Viens, on y va, on part en mouvement dans la lâcheté, on se rend dans la poltronnerie, on se dirige vers la couardise, on s’y hasarde comme signe de survie. Viens on s’en va, on court en s’acheminant vers la frousse et on déambule sur les ponts de nos craintes, quitte à pousser à la secousse… Viens, on y va, dans l’angoisse de la circulation de nos appréhensions, viens, je t’emmène dans l’effroi et mènerai avec foi nos désirs les plus froids et sans compréhension.


Viens, on y va, on part en mouvement dans la frayeur de nos terreurs, on fonce sans passé devant notre trépassement, on s’étend sans marcher, mais en fonçant sur nos inquiétudes qui ont tant détruit les quiétudes de notre passé sans entendement. Viens, on y va, on part en mouvement dans la panique de nos dédains, on s’y conduit sans permis, on y roule sans ceinture donc sans vie, mais avec une survie vitale pour nos destins en sursis.

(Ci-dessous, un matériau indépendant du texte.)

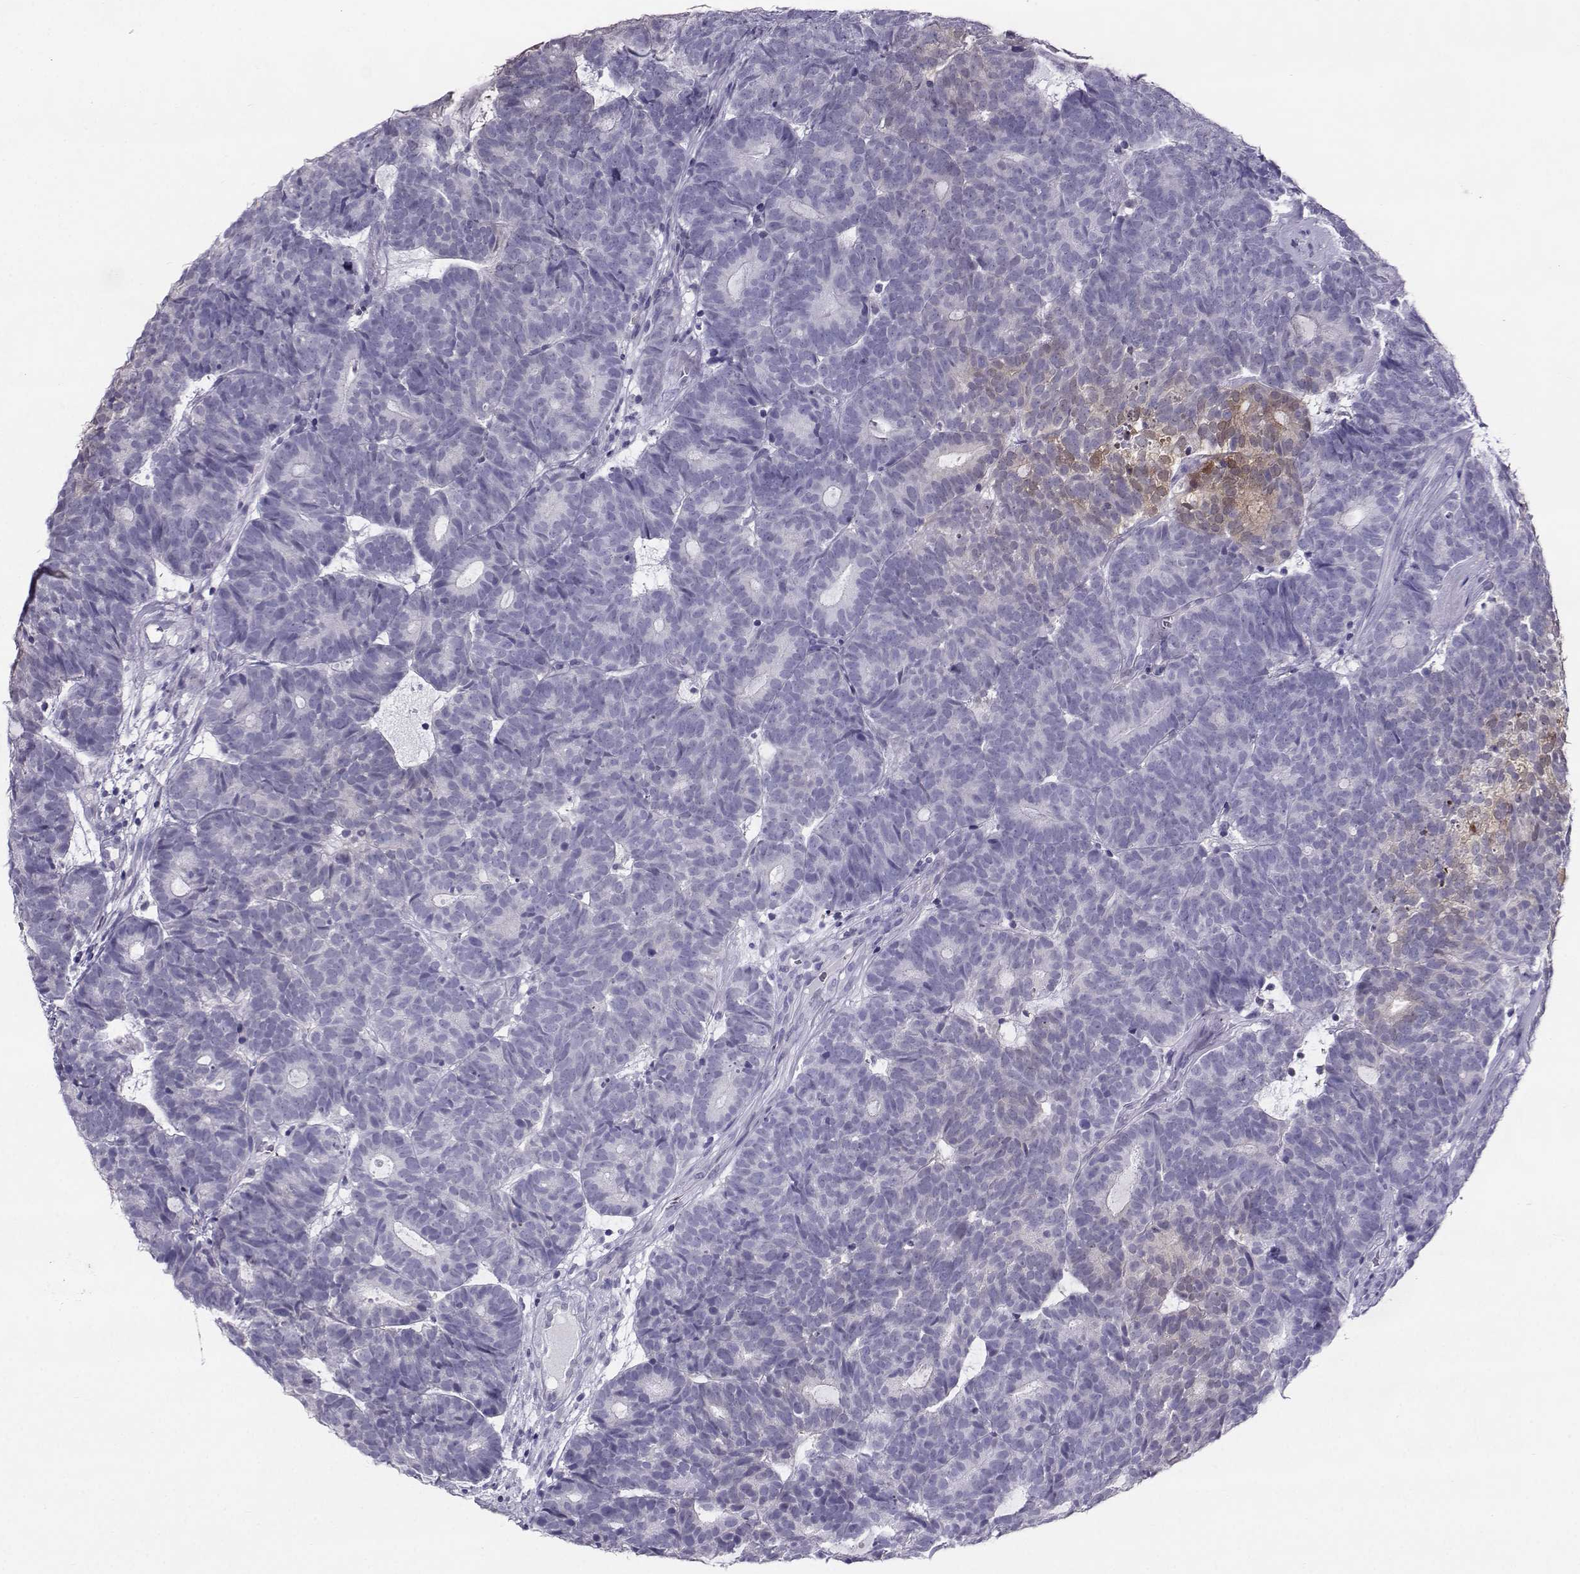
{"staining": {"intensity": "moderate", "quantity": "<25%", "location": "nuclear"}, "tissue": "head and neck cancer", "cell_type": "Tumor cells", "image_type": "cancer", "snomed": [{"axis": "morphology", "description": "Adenocarcinoma, NOS"}, {"axis": "topography", "description": "Head-Neck"}], "caption": "Protein staining of head and neck cancer tissue shows moderate nuclear expression in approximately <25% of tumor cells. Nuclei are stained in blue.", "gene": "PGK1", "patient": {"sex": "female", "age": 81}}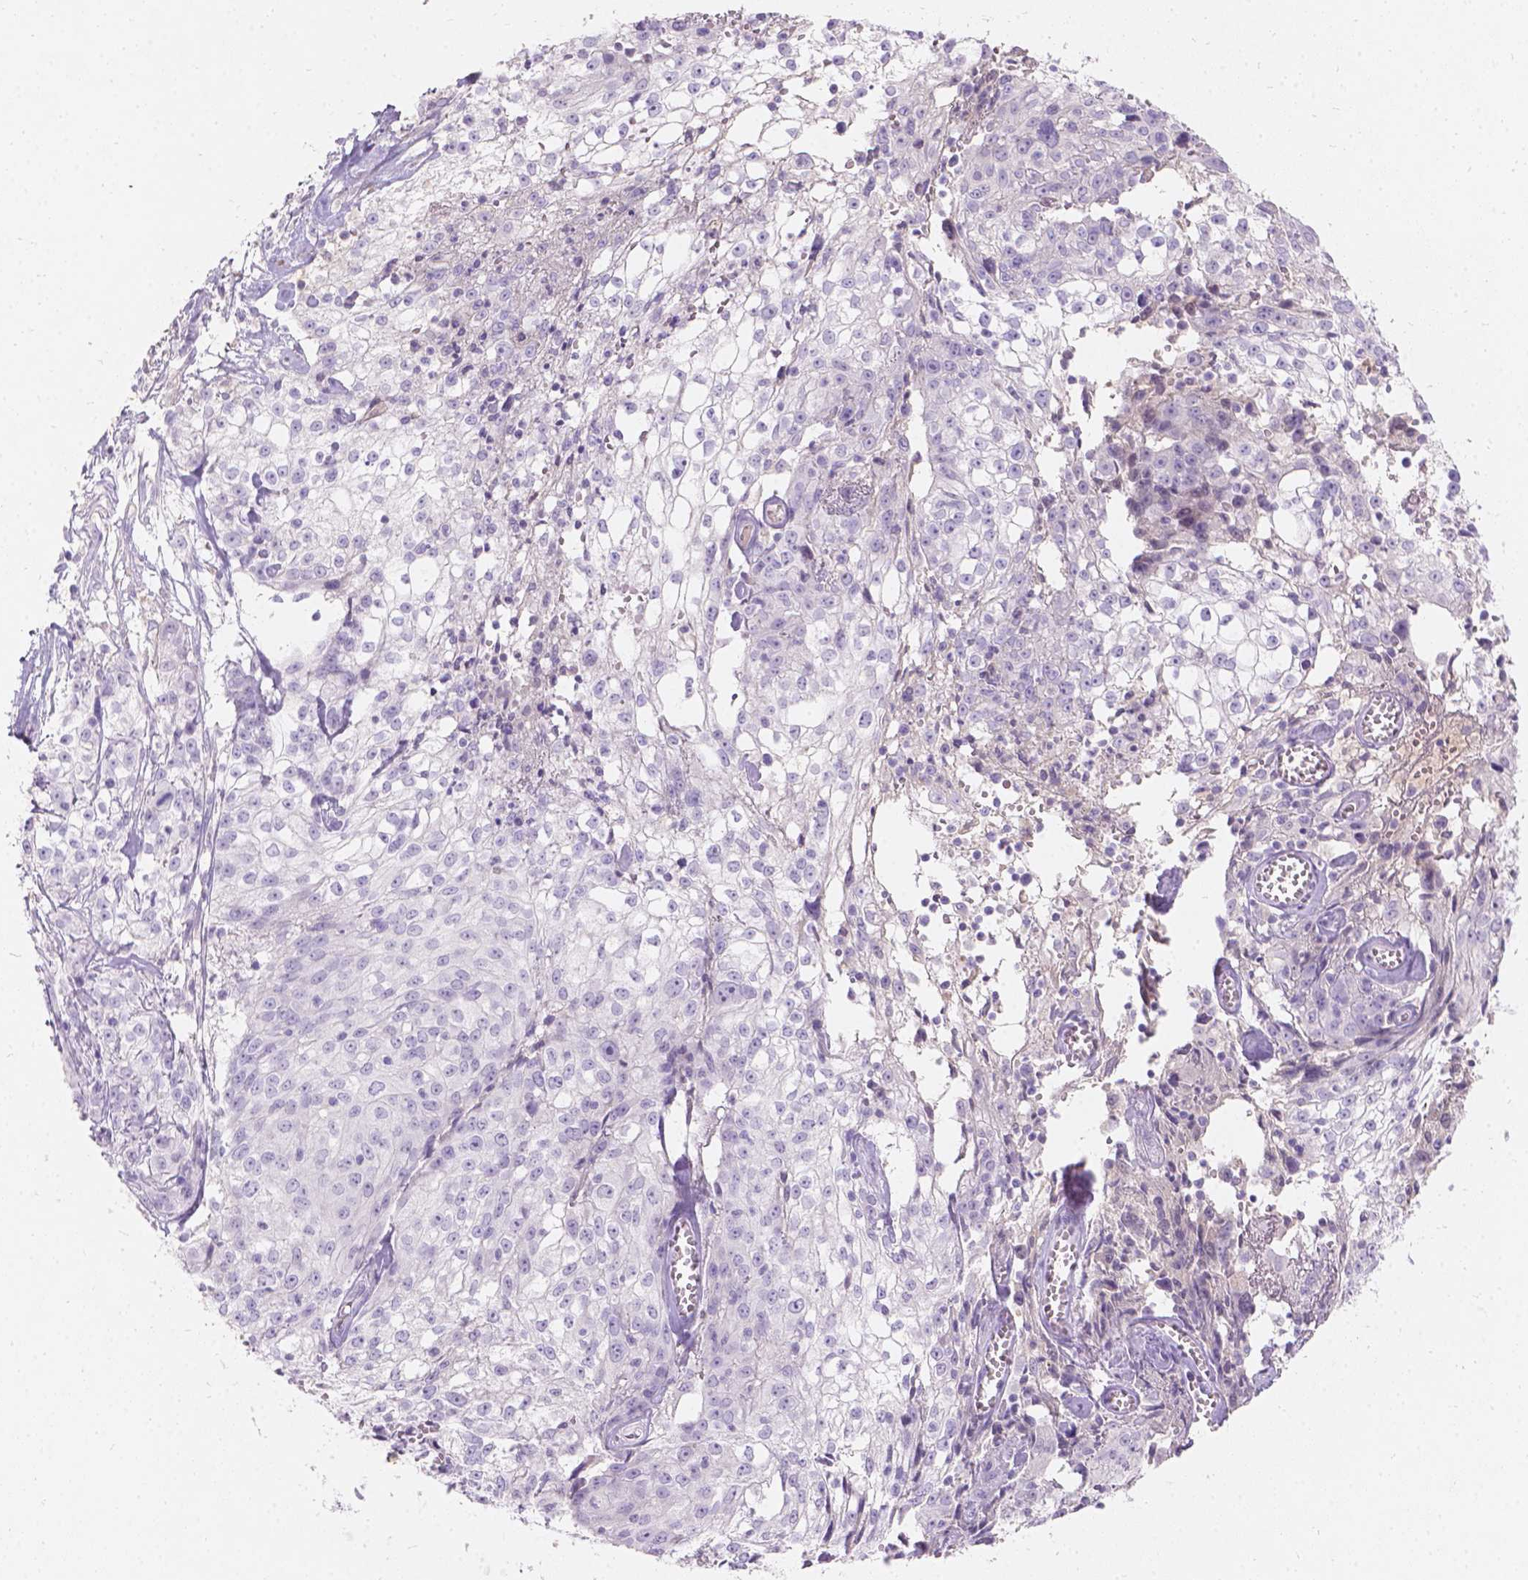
{"staining": {"intensity": "negative", "quantity": "none", "location": "none"}, "tissue": "cervical cancer", "cell_type": "Tumor cells", "image_type": "cancer", "snomed": [{"axis": "morphology", "description": "Squamous cell carcinoma, NOS"}, {"axis": "topography", "description": "Cervix"}], "caption": "This micrograph is of cervical cancer stained with IHC to label a protein in brown with the nuclei are counter-stained blue. There is no staining in tumor cells.", "gene": "GAL3ST2", "patient": {"sex": "female", "age": 85}}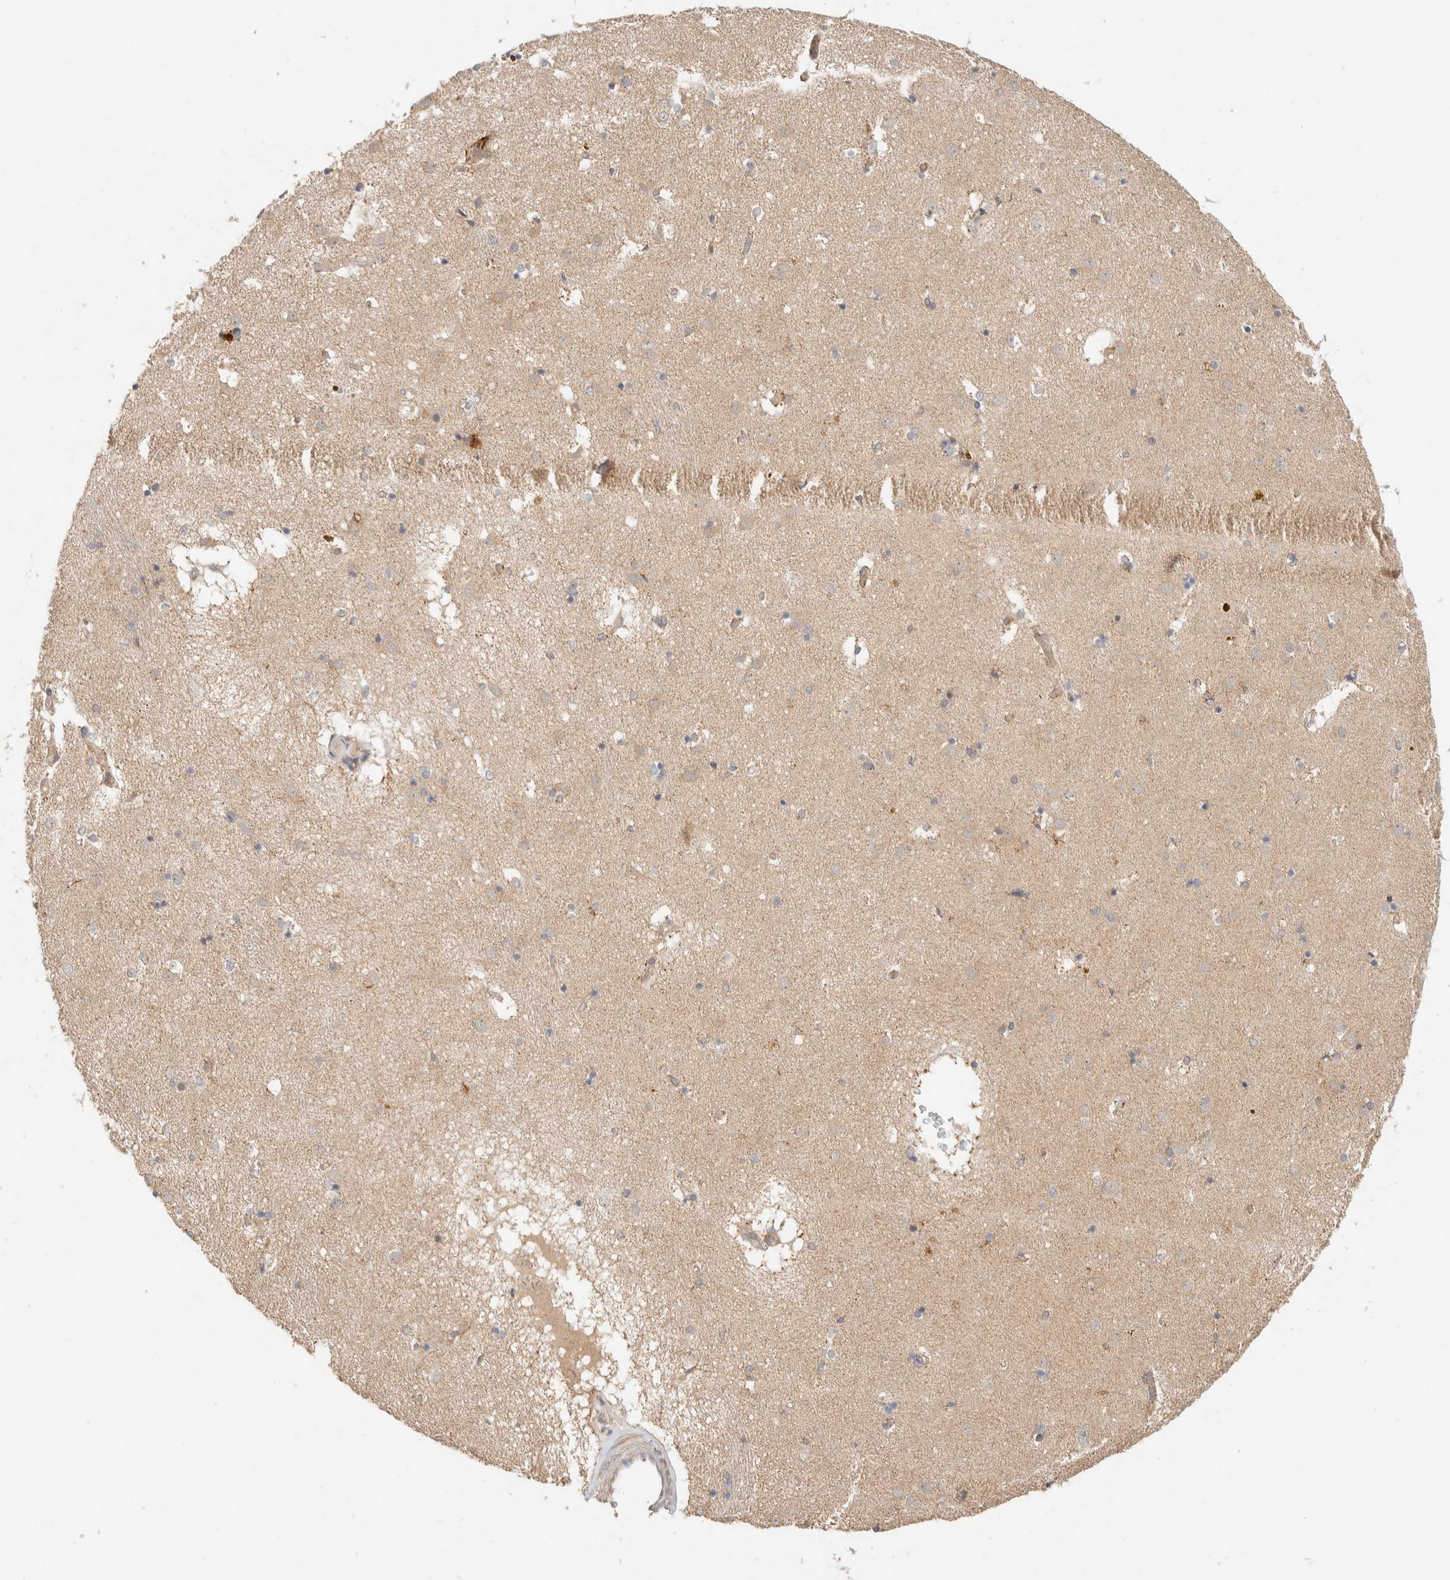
{"staining": {"intensity": "weak", "quantity": ">75%", "location": "cytoplasmic/membranous"}, "tissue": "caudate", "cell_type": "Glial cells", "image_type": "normal", "snomed": [{"axis": "morphology", "description": "Normal tissue, NOS"}, {"axis": "topography", "description": "Lateral ventricle wall"}], "caption": "High-magnification brightfield microscopy of unremarkable caudate stained with DAB (brown) and counterstained with hematoxylin (blue). glial cells exhibit weak cytoplasmic/membranous expression is identified in approximately>75% of cells.", "gene": "KIF9", "patient": {"sex": "male", "age": 70}}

Viens, je t’expose et je te file vers un hasardement de la nage pour risquer la dernière tentation d’un voyage loin de l’intimidation et de la phobie des mauvaises tentations. Viens, on y va, car le reste n’a nulle part où aller quand on n’est pas avec moi, quand on n’est pas en moi. Viens, on y va, car ici, ce n’est qu’un « là » qui ne mène à rien quand on ne sait pas où l’on va sans être là où l’on ne doit pas être soi.


Viens, on y va, on part en mouvement dans la lâcheté, on va se promener dans l’expérimentation du risque et de la progression, on va ramper dans la correspondance de l’aventure et de l’auto-satisfaction. Viens, on y va, car ici, on n’est rien toi et moi.